It’s Okay If The Holidays Aren’t So Happy This Year

By

It’s okay if the holidays aren’t so happy this year. It’s okay if you still haven’t put up your Christmas tree or lined your weary house with happy twinkling lights. It’s okay if your living room isn’t color coordinated in red and green or if eager-to-be-filled stockings are still collecting dust in a box because the thought of them flopping above a cold fireplace is too disheartening.

It’s okay if the holidays aren’t so happy this year. It’s okay if you haven’t made it to your lonely couch and binge-watched Christmas movies that used to bring you joy. It’s okay if a gingerbread house has no appeal to you during this time.

It’s okay if the holidays aren’t so happy this year. It’s okay if the lighting of candles has a much deeper significance this year. It’s okay if looking at empty seats around the once-joyous table pricks your eyes with tears.

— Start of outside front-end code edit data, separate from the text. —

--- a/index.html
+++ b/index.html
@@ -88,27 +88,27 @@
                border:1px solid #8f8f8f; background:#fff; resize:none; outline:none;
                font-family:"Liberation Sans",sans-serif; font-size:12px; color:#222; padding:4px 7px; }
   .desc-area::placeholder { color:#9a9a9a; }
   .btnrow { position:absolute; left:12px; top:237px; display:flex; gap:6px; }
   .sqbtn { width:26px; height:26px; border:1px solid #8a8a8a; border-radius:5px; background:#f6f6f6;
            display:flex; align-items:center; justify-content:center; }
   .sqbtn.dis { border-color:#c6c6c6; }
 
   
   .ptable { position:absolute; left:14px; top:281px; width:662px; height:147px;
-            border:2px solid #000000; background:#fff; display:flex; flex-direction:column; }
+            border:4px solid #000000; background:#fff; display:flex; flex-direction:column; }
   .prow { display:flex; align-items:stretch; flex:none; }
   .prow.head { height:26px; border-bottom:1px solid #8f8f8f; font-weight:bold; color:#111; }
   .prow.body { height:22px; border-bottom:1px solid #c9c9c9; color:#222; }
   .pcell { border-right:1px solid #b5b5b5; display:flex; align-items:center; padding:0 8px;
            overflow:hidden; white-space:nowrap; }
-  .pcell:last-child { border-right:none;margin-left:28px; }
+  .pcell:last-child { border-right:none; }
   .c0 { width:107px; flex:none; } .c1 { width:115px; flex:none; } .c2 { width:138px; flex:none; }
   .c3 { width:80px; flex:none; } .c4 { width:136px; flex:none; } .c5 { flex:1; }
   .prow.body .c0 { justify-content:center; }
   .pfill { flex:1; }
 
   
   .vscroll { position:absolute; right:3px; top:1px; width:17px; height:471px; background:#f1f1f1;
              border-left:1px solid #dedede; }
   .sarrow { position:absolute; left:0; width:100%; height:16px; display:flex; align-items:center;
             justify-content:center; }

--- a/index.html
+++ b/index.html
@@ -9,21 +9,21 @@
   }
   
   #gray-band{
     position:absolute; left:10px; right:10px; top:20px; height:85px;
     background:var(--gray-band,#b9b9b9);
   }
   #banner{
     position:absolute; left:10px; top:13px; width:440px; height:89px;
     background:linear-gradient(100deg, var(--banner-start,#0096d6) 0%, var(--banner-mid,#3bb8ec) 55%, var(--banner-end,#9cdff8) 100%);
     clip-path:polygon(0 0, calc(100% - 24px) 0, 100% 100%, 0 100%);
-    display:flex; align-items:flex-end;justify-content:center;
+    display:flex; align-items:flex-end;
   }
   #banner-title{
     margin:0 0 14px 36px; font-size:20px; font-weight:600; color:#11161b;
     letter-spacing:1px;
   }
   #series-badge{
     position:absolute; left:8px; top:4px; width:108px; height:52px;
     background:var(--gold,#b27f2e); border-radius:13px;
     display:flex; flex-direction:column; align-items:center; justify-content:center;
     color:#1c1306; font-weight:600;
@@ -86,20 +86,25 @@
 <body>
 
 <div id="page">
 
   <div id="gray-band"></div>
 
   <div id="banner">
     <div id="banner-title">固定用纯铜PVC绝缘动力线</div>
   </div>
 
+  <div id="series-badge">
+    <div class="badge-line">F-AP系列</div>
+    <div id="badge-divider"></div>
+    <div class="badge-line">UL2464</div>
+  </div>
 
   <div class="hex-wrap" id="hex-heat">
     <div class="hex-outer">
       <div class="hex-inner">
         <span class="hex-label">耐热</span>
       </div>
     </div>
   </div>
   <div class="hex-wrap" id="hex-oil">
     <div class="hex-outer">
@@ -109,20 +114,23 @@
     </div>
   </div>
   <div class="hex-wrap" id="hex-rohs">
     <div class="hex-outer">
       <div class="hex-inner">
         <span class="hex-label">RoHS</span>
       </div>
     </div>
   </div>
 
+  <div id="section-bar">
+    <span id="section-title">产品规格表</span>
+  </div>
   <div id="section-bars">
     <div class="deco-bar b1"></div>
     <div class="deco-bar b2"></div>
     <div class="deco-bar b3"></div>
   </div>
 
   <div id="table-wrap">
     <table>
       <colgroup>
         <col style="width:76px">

It’s okay if the holidays aren’t so happy this year. It’s okay if this isn’t the first year that the holidays brought a cloud of sorrow and loneliness into your home. It’s okay if you are feeling the ghost of grief on a night that used to be filled with the sounds of jolly laughter.

It’s okay if the holidays aren’t so happy this year because truthfully, they shouldn’t feel the same as every other year. This year, the world has felt collective tragedy and we know in our hearts that there is still more loss to be endured. So, when we light up our Christmas trees and sit down for holiday meals, we carry the memories of those we have lost and keep in mind the people who feel they have nothing to celebrate this year.

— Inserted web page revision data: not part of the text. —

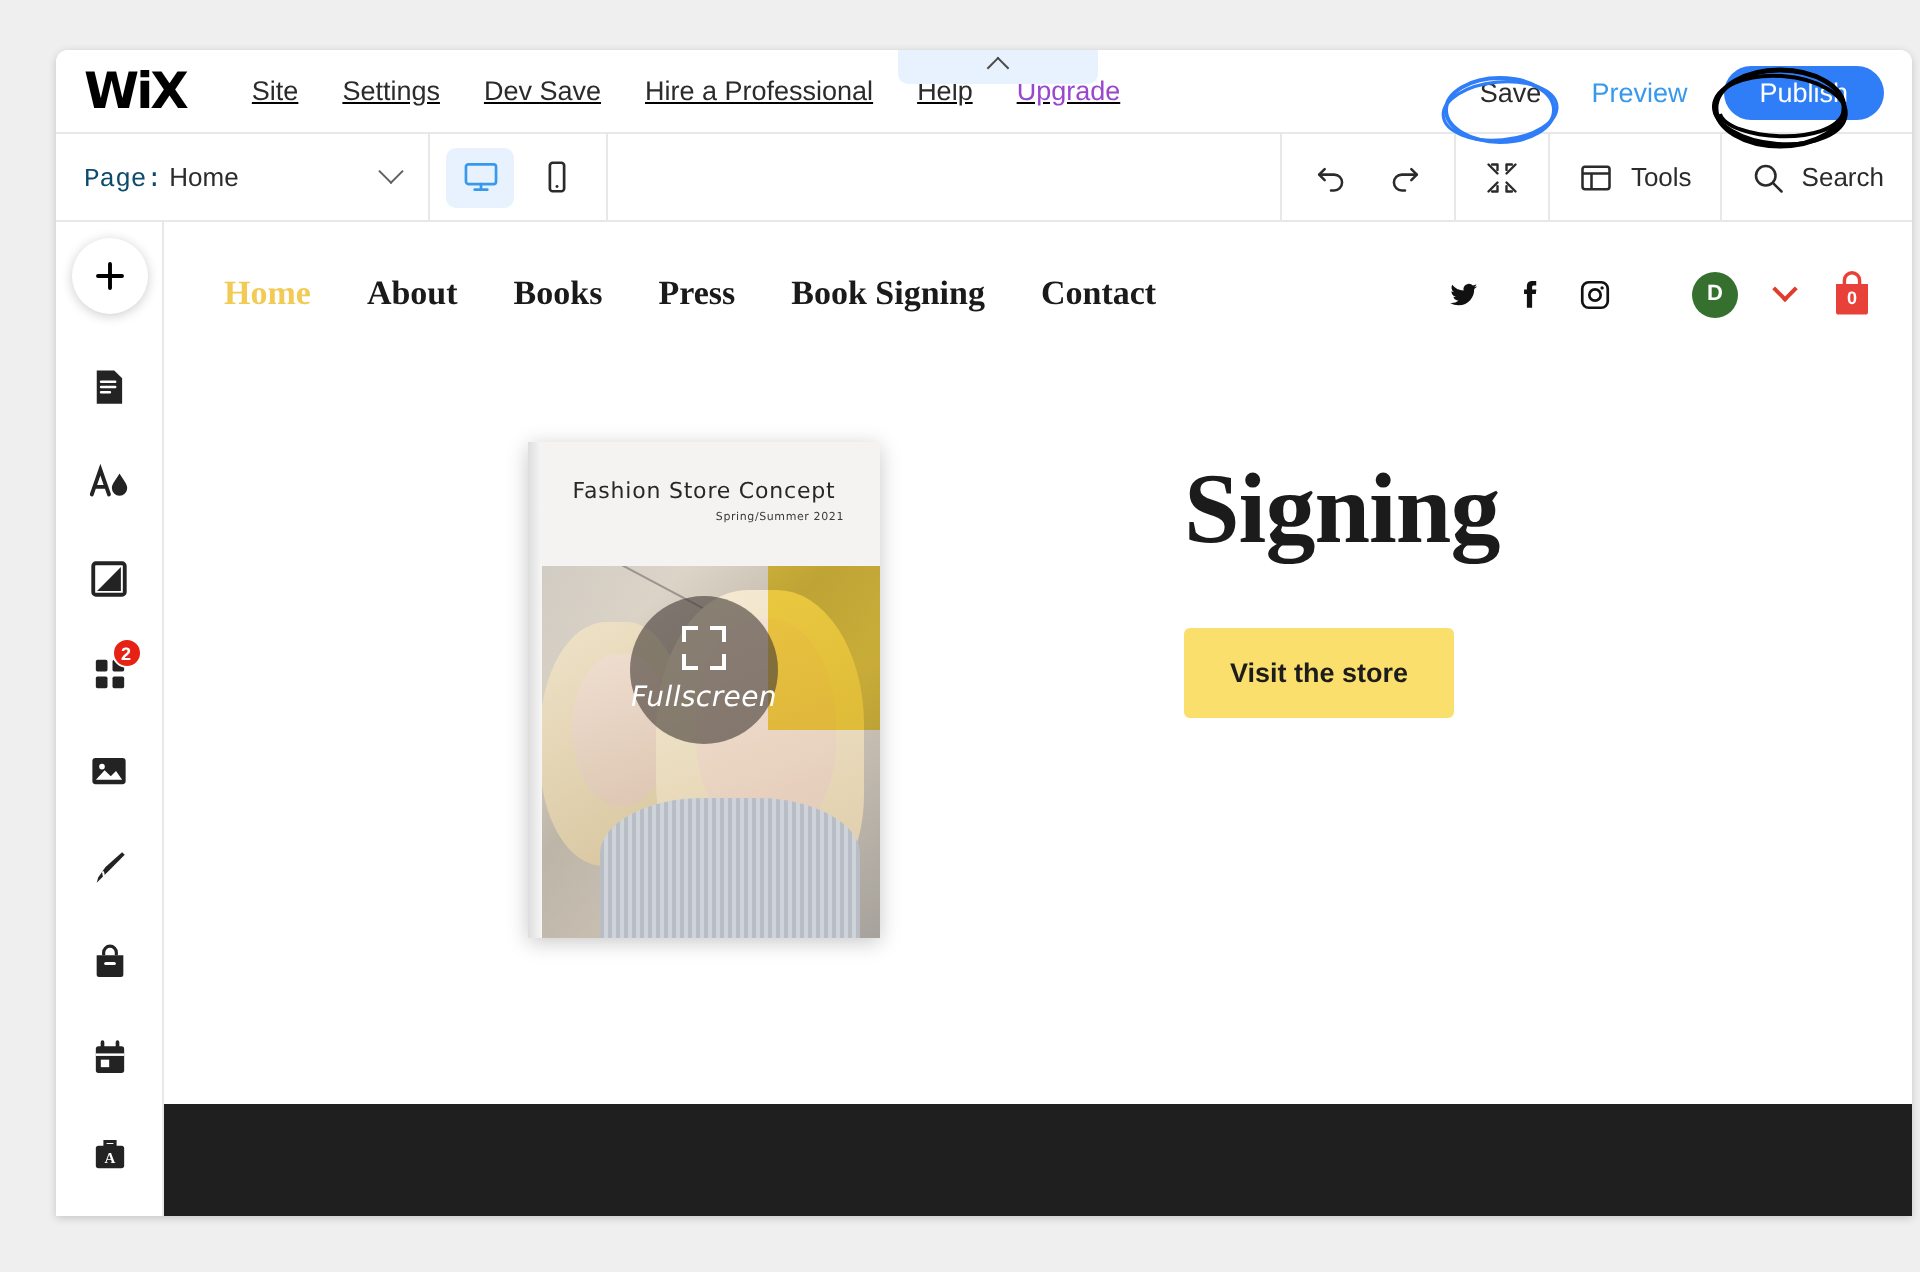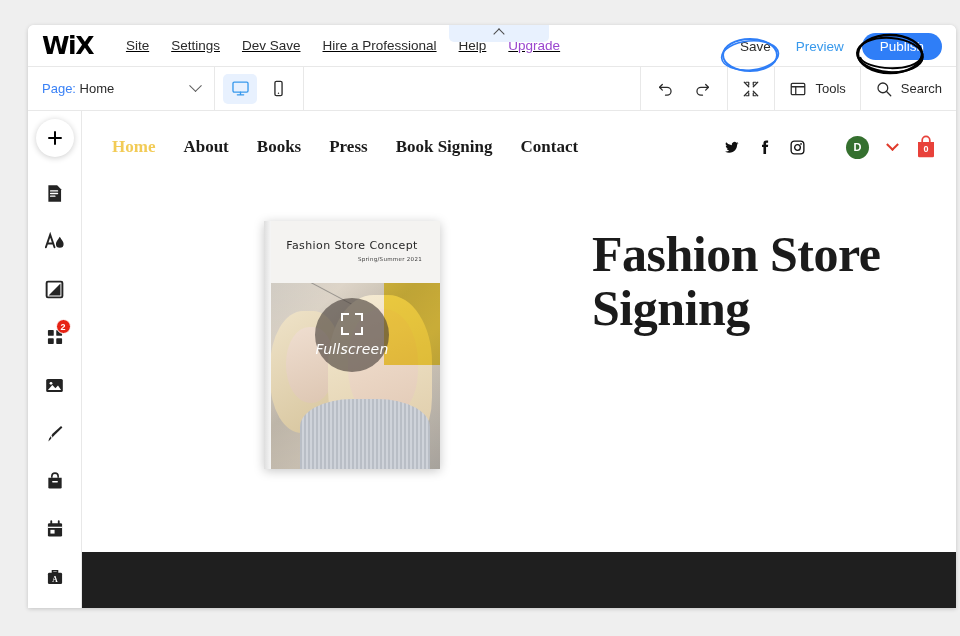--- a/index.html
+++ b/index.html
@@ -96,21 +96,21 @@
     height: 44px;
     display: flex; align-items: stretch;
     border-bottom: 1px solid #e8e8e8;
     background: #fff;
     font-size: 13px; color: #2b2b2b;
   }
   .tb-cell { display: flex; align-items: center; padding: 0 14px; }
   .tb-div { width: 1px; background: #e8e8e8; }
   .page-sel { width: 186px; justify-content: space-between; }
   .page-sel .lbl .val { color: #2b2b2b; }
-  .page-sel .lbl .key { color: #3b82f6; }
+  .page-sel .lbl .key { color: #0c4a6e; font-family: Liberation Mono, monospace; }
   .chev-down {
     width: 9px; height: 9px;
     border-right: 1.5px solid #5f5f5f;
     border-bottom: 1.5px solid #5f5f5f;
     transform: rotate(45deg) translate(-2px,-2px);
   }
   .viewtoggle { display: flex; align-items: center; gap: 4px; padding: 0 8px; }
   .vt-btn {
     width: 34px; height: 30px;
     display: flex; align-items: center; justify-content: center;
@@ -600,22 +600,22 @@
                   <i></i>
               </div>
               <div class="fs-label">Fullscreen</div>
             </div>
 
           </div>
         </div>
 
         <div class="text-col">
           <div class="hero-title">
-            <div>Fashion Store</div>
             <div>Signing</div>
           </div>
+          <div class="cta">Visit the store</div>
         </div>
       </div>
 
       <div class="site-footer"></div>
     </div>
   </div>
 </div>
 
 </body></html>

The holidays probably won’t be so happy this year. We will look at our gifts with guilt-ridden faces and our meals won’t taste like a delicious bite of home. But we will also look at the faces that surround us with a deeper level of love and appreciation than we have ever had before during the holidays. We will miss our loved ones, we will ache over the hardships this year has brought into our lives but we will be grateful to have gotten to see another brightly lit Christmas tree or flickering Menorah.

And we will know in our hearts that there is still hope for the future.